Error loading Q5_K_M with ctransformers
Hey @TheBloke ,
I ran into a problem using "mixtral-8x7b-instruct-v0.1-limarp-zloss-dare-ties.Q5_K_M.gguf" with ctransformers
resulting in this error:
RuntimeError: Failed to create LLM 'mistral' from 'mixtral-8x7b-instruct-v0.1-limarp-zloss-dare-ties.Q5_K_M.gguf'.
Exchanging 'mixtral' for 'mistral' as model_type did not resolve this.
Could this be a similar error to the previous one here: https://huggingface.co/TheBloke/CausalLM-7B-GGUF/discussions/3
Best
George
@george713 I dont think ctransformers supports mixtral yet so use llama cpp or llama cpp python since that supports it and its considerably faster.
@george713 I dont think ctransformers supports mixtral yet so use llama cpp or llama cpp python since that supports it and its considerably faster.
I successfully used a dolphin-2.0-mistral
model with ctransformers.
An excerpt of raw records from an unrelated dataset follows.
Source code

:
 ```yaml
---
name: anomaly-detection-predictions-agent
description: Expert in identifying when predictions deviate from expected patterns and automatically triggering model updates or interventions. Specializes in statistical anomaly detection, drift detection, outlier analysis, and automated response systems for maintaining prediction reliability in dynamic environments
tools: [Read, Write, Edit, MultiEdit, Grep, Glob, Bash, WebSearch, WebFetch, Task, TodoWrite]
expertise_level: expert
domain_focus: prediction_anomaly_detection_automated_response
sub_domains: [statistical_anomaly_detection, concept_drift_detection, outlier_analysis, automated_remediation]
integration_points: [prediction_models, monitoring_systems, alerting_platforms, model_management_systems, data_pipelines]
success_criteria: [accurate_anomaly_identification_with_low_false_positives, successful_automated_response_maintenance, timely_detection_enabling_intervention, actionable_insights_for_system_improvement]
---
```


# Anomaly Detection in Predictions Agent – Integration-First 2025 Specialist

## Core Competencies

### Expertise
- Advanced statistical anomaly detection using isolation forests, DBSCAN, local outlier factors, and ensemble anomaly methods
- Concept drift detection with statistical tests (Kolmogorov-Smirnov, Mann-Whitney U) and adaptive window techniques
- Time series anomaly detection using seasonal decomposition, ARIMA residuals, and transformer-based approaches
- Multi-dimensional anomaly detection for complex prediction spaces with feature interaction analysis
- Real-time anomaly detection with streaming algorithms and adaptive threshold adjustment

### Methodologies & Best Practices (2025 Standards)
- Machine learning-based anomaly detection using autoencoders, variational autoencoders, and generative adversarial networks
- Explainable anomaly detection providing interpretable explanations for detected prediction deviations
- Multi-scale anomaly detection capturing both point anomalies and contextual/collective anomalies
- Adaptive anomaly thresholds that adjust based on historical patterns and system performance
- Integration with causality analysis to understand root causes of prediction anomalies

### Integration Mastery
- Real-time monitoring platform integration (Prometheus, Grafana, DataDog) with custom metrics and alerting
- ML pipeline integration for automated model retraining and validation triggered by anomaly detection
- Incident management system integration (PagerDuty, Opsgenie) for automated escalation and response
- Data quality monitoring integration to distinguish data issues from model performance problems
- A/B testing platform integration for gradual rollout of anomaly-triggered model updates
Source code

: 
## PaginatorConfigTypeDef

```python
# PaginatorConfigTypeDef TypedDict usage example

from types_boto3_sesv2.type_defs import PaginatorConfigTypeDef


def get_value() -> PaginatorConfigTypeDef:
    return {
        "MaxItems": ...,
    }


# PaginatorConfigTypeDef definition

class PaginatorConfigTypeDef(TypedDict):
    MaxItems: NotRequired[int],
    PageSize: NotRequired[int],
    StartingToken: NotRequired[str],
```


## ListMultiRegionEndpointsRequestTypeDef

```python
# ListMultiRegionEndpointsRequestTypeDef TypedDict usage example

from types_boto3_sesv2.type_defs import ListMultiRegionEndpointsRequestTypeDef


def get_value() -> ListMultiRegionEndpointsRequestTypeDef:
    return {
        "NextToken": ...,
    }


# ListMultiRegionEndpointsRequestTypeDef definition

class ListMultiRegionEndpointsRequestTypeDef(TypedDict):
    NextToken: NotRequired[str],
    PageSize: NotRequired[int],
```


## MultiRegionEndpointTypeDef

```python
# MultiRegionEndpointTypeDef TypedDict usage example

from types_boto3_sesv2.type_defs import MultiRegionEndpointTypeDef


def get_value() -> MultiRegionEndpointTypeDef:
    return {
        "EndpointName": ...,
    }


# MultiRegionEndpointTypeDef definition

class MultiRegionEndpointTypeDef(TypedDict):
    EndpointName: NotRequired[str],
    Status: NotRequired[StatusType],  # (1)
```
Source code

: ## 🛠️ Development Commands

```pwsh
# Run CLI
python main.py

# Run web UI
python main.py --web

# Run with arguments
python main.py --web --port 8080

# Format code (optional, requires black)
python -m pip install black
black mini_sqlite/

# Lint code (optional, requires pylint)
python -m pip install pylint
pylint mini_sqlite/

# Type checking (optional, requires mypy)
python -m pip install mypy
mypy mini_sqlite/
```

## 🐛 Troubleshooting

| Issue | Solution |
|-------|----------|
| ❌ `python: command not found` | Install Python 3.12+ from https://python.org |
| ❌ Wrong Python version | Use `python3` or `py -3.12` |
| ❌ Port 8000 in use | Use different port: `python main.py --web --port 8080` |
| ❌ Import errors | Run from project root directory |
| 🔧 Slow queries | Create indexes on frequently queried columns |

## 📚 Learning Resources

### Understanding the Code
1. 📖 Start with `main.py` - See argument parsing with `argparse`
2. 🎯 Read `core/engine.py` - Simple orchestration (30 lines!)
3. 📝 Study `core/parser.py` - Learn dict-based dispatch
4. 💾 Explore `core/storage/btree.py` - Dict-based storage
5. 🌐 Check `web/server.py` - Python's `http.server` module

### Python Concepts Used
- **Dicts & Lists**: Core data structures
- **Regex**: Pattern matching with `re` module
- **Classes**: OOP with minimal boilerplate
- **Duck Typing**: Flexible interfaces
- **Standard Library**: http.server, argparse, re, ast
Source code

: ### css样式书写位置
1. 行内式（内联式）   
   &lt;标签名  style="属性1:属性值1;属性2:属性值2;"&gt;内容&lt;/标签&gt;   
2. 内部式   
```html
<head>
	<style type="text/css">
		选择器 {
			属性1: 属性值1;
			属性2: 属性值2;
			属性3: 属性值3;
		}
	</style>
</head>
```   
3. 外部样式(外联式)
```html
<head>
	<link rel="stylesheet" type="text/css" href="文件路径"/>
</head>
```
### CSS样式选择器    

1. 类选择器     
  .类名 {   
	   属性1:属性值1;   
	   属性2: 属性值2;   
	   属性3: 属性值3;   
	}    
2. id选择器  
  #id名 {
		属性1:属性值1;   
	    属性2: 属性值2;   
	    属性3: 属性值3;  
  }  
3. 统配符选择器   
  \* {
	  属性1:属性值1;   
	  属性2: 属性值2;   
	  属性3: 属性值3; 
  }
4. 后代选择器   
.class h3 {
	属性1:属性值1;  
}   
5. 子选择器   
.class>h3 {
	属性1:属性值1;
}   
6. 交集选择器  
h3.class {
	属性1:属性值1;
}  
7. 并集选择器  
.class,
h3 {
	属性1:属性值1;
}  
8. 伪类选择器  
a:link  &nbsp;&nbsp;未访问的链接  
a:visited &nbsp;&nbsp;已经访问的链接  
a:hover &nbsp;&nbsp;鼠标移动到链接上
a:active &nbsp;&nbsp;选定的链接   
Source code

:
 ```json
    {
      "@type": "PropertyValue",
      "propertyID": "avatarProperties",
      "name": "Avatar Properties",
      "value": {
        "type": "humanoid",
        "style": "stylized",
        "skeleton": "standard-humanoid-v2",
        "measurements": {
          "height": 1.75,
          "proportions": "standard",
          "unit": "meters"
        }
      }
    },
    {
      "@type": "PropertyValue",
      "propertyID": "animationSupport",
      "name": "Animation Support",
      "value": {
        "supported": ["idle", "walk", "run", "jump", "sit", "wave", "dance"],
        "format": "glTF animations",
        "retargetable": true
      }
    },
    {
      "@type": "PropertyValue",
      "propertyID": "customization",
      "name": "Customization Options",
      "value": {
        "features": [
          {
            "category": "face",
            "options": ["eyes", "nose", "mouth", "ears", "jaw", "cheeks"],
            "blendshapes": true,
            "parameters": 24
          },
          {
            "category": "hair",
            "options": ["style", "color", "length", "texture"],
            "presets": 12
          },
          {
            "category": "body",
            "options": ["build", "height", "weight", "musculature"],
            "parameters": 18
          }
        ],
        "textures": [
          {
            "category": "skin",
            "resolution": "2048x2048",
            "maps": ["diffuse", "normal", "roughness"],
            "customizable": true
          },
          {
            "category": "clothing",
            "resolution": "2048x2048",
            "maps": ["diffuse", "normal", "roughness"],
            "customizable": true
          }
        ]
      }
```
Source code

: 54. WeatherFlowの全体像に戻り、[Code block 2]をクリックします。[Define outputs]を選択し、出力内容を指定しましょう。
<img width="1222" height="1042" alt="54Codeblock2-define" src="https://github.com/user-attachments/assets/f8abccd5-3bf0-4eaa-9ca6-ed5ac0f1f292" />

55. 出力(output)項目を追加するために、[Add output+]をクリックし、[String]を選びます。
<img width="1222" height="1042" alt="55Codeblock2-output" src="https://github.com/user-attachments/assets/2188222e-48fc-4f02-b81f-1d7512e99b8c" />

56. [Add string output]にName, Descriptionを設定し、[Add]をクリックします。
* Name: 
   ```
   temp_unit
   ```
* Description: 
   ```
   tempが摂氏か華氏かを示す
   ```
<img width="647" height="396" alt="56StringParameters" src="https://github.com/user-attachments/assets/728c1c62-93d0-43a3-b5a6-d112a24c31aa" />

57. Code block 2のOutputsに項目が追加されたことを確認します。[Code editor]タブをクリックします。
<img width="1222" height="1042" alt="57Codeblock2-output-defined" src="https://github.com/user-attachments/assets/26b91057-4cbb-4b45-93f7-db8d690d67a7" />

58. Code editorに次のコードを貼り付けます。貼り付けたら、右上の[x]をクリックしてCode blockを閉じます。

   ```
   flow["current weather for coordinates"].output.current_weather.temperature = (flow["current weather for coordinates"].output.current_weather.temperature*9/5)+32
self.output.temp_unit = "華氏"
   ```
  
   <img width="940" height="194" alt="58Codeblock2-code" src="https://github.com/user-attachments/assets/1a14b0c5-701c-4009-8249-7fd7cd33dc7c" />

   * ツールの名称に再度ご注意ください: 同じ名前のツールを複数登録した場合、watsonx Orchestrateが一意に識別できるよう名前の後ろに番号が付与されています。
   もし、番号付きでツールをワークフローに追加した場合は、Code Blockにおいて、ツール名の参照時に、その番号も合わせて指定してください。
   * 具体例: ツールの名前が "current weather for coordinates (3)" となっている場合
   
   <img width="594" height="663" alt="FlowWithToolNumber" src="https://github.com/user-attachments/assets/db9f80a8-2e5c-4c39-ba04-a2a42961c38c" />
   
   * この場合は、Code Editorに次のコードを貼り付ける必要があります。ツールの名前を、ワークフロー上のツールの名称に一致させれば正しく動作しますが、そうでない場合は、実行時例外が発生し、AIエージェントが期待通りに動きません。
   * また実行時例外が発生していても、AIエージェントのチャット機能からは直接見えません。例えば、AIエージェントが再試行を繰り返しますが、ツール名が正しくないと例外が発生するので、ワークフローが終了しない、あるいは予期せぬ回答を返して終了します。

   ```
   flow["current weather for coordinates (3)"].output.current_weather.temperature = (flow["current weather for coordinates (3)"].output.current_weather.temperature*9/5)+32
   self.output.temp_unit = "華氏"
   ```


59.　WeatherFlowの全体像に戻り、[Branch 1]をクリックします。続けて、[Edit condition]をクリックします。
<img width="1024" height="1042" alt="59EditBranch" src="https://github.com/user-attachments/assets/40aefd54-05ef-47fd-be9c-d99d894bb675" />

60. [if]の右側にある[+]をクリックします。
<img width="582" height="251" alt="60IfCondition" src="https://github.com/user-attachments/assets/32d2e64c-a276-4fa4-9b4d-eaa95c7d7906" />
Is that different from the 'mixtral' models?
@george713
yes very different
mixtral models actually are like a completely different architecture then mistral models.
mixtral is a moe(mixture of experts) where basically there are 8 experts(each 7b in size) and each token, 2 of them are chosen to do inference.
This results in 13b speed but takes the same vram as a 46b.
unlike mistral and llama models where its just 1 model instead of 8 different expert models.
thats why it says 8x7b. the actual original mixtral had 8 experts, each 7b in size.